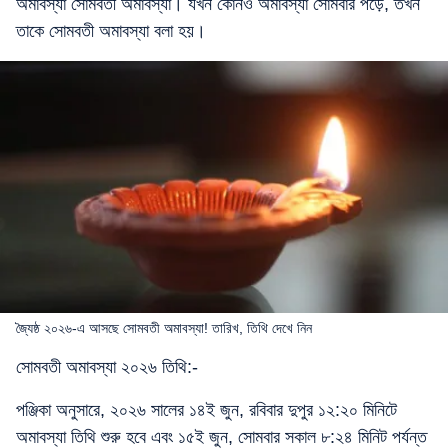
অমাবস্যা সোমবতী অমাবস্যা। যখন কোনও অমাবস্যা সোমবার পড়ে, তখন
তাকে সোমবতী অমাবস্যা বলা হয়।
জ্যৈষ্ঠ ২০২৬-এ আসছে সোমবতী অমাবস্যা! তারিখ, তিথি দেখে নিন
সোমবতী অমাবস্যা ২০২৬ তিথি:-
পঞ্জিকা অনুসারে, ২০২৬ সালের ১৪ই জুন, রবিবার দুপুর ১২:২০ মিনিটে
অমাবস্যা তিথি শুরু হবে এবং ১৫ই জুন, সোমবার সকাল ৮:২৪ মিনিট পর্যন্ত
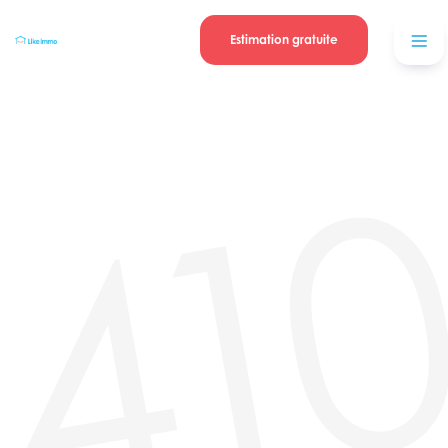
Se connecter
Blog
contacter
Estimation gratuite
41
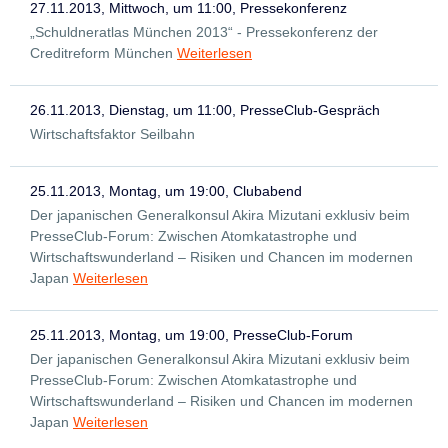
27.11.2013, Mittwoch, um 11:00, Pressekonferenz
„Schuldneratlas München 2013“ - Pressekonferenz der
Creditreform München
Weiterlesen
26.11.2013, Dienstag, um 11:00, PresseClub-Gespräch
Wirtschaftsfaktor Seilbahn
25.11.2013, Montag, um 19:00, Clubabend
Der japanischen Generalkonsul Akira Mizutani exklusiv beim
PresseClub-Forum: Zwischen Atomkatastrophe und
Wirtschaftswunderland – Risiken und Chancen im modernen
Japan
Weiterlesen
25.11.2013, Montag, um 19:00, PresseClub-Forum
Der japanischen Generalkonsul Akira Mizutani exklusiv beim
PresseClub-Forum: Zwischen Atomkatastrophe und
Wirtschaftswunderland – Risiken und Chancen im modernen
Japan
Weiterlesen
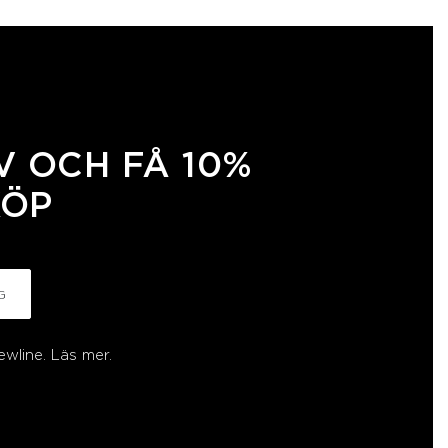
 OCH FÅ 10%
KÖP
G
ewline.
Läs mer.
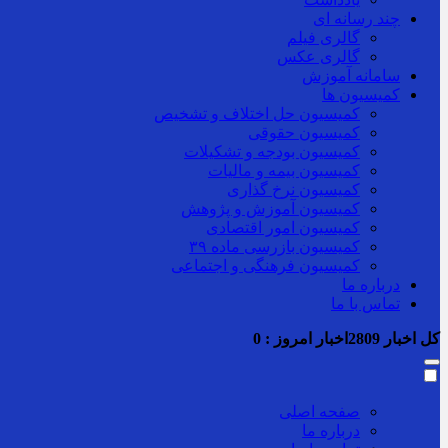
چند رسانه ای
گالری فیلم
گالری عکس
سامانه آموزش
کمیسیون ها
کمیسیون حل اختلاف و تشخیص
کمیسیون حقوقی
کمیسیون بودجه و تشکیلات
کمیسیون بیمه و مالیات
کمیسیون نرخ گذاری
کمیسیون آموزش و پژوهش
کمیسیون امور اقتصادی
کمیسیون بازرسی ماده ۳۹
کمیسیون فرهنگی و اجتماعی
درباره ما
تماس با ما
کل اخبار
2809
اخبار امروز :
0
صفحه اصلی
درباره ما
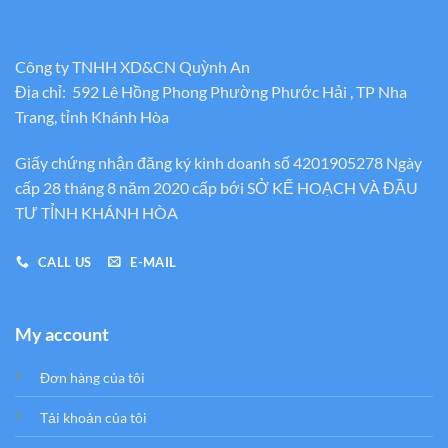
Công ty TNHH XD&CN Quỳnh An
Địa chỉ: 592 Lê Hồng Phong Phường Phước Hải , TP Nha
Trang, tỉnh Khánh Hòa
Giấy chứng nhận đăng ký kinh doanh số 4201905278 Ngày
cấp 28 tháng 8 năm 2020 cấp bới SỞ KẾ HOẠCH VÀ ĐẦU
TƯ TỈNH KHÁNH HÒA
CALL US
E-MAIL
My account
Đơn hàng của tôi
Tải khoản của tôi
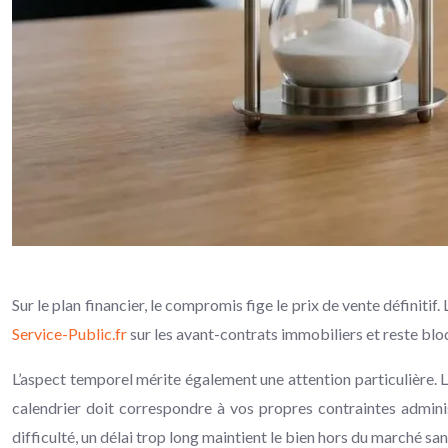
Sur le plan financier, le compromis fige le prix de vente définiti
Service-Public.fr
sur les avant-contrats immobiliers et reste bloq
L’aspect temporel mérite également une attention particulière. L
calendrier doit correspondre à vos propres contraintes admini
difficulté, un délai trop long maintient le bien hors du marché sa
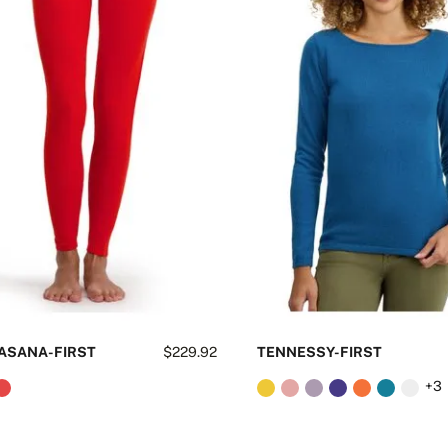
ASANA-FIRST
$229.92
TENNESSY-FIRST
+3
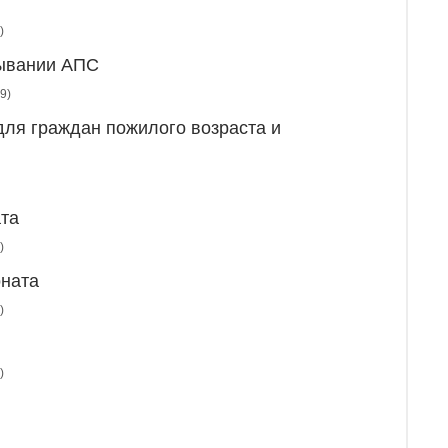
)
тывании АПС
9)
для граждан пожилого возраста и
ата
)
оната
)
)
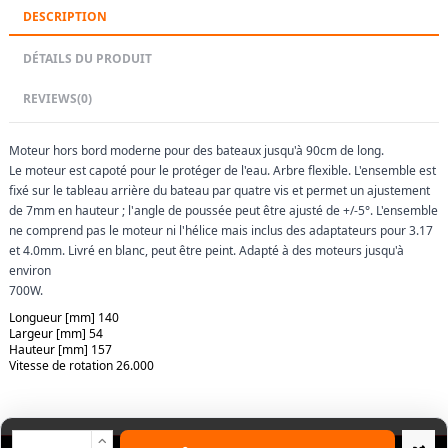
DESCRIPTION
DÉTAILS DU PRODUIT
REVIEWS
(0)
Moteur hors bord moderne pour des bateaux jusqu'à 90cm de long.
Le moteur est capoté pour le protéger de l'eau. Arbre flexible. L'ensemble est
fixé sur le tableau arrière du bateau par quatre vis et permet un ajustement
de 7mm en hauteur ; l'angle de poussée peut être ajusté de +/-5°. L'ensemble
ne comprend pas le moteur ni l'hélice mais inclus des adaptateurs pour 3.17
et 4.0mm. Livré en blanc, peut être peint. Adapté à des moteurs jusqu'à
environ
700W.
Longueur [mm] 140
Largeur [mm] 54
Hauteur [mm] 157
Vitesse de rotation 26.000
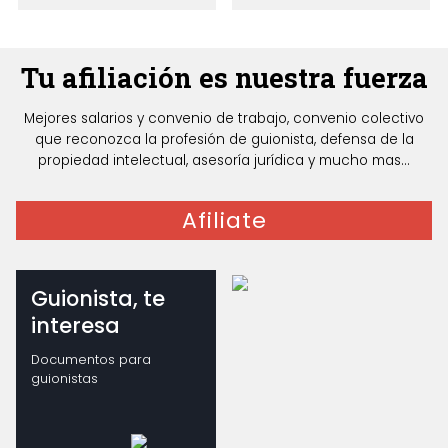
Tu afiliación es nuestra fuerza
Mejores salarios y convenio de trabajo, convenio colectivo
que reconozca la profesión de guionista, defensa de la
propiedad intelectual, asesoría jurídica y mucho mas...
Afiliate
Guionista, te
interesa
Documentos para
guionistas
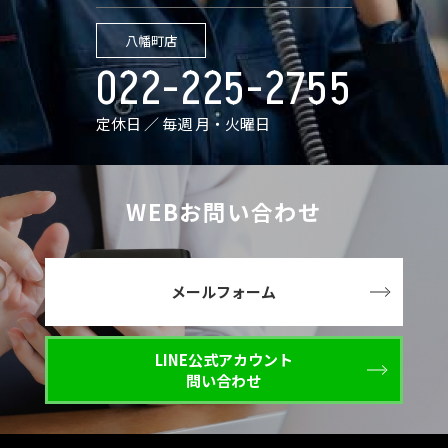
八幡町店
022-225-2755
定休日 ／ 毎週 月・火曜日
WEBお問い合わせ
メールフォーム
LINE公式アカウント
問い合わせ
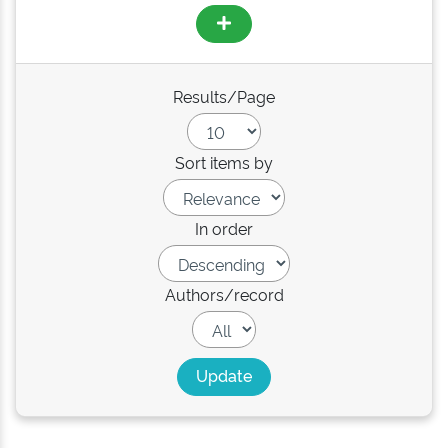
Results/Page
Sort items by
In order
Authors/record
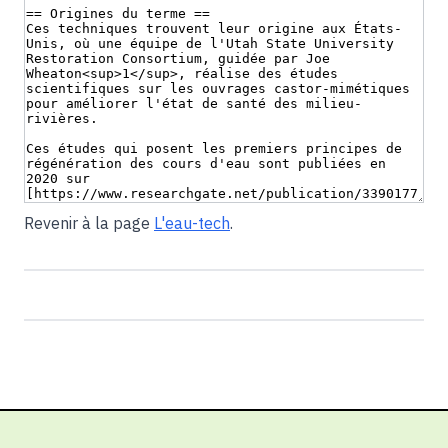
Revenir à la page
L'eau-tech
.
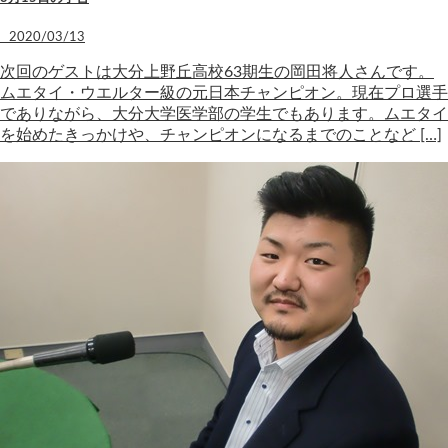
2020/03/13
次回のゲストは大分上野丘高校63期生の岡田将人さんです。
ムエタイ・ウエルター級の元日本チャンピオン。現在プロ選手
でありながら、大分大学医学部の学生でもあります。ムエタイ
を始めたきっかけや、チャンピオンになるまでのことなど […]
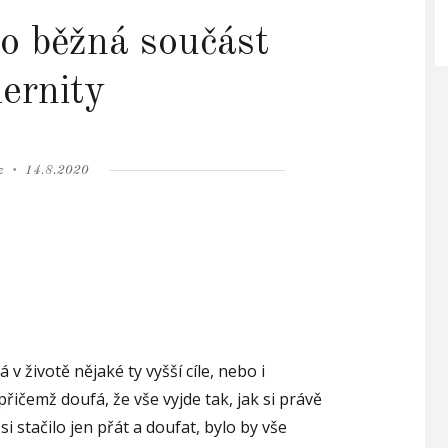
o běžná součást
ernity
Posted
z
14.8.2020
on
 životě nějaké ty vyšší cíle, nebo i
přičemž doufá, že vše vyjde tak, jak si právě
i stačilo jen přát a doufat, bylo by vše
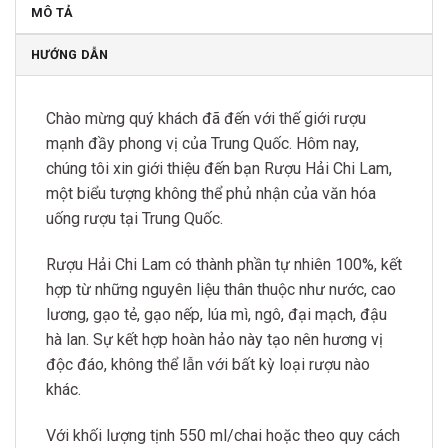
MÔ TẢ
HƯỚNG DẪN
Chào mừng quý khách đã đến với thế giới rượu
mạnh đầy phong vị của Trung Quốc. Hôm nay,
chúng tôi xin giới thiệu đến bạn Rượu Hải Chi Lam,
một biểu tượng không thể phủ nhận của văn hóa
uống rượu tại Trung Quốc.
Rượu Hải Chi Lam có thành phần tự nhiên 100%, kết
hợp từ những nguyên liệu thân thuộc như nước, cao
lương, gạo tẻ, gạo nếp, lúa mì, ngô, đại mạch, đậu
hà lan. Sự kết hợp hoàn hảo này tạo nên hương vị
độc đáo, không thể lẫn với bất kỳ loại rượu nào
khác.
Với khối lượng tịnh 550 ml/chai hoặc theo quy cách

------------------------------------------------------------------------

What you should do.
Looking through the data above, copy out each line in which the string "pour" occurs.

Solution for this problem.
Moteur hors bord moderne pour des bateaux jusqu'à 90cm de long.
Le moteur est capoté pour le protéger de l'eau. Arbre flexible. L'ensemble est
ne comprend pas le moteur ni l'hélice mais inclus des adaptateurs pour 3.17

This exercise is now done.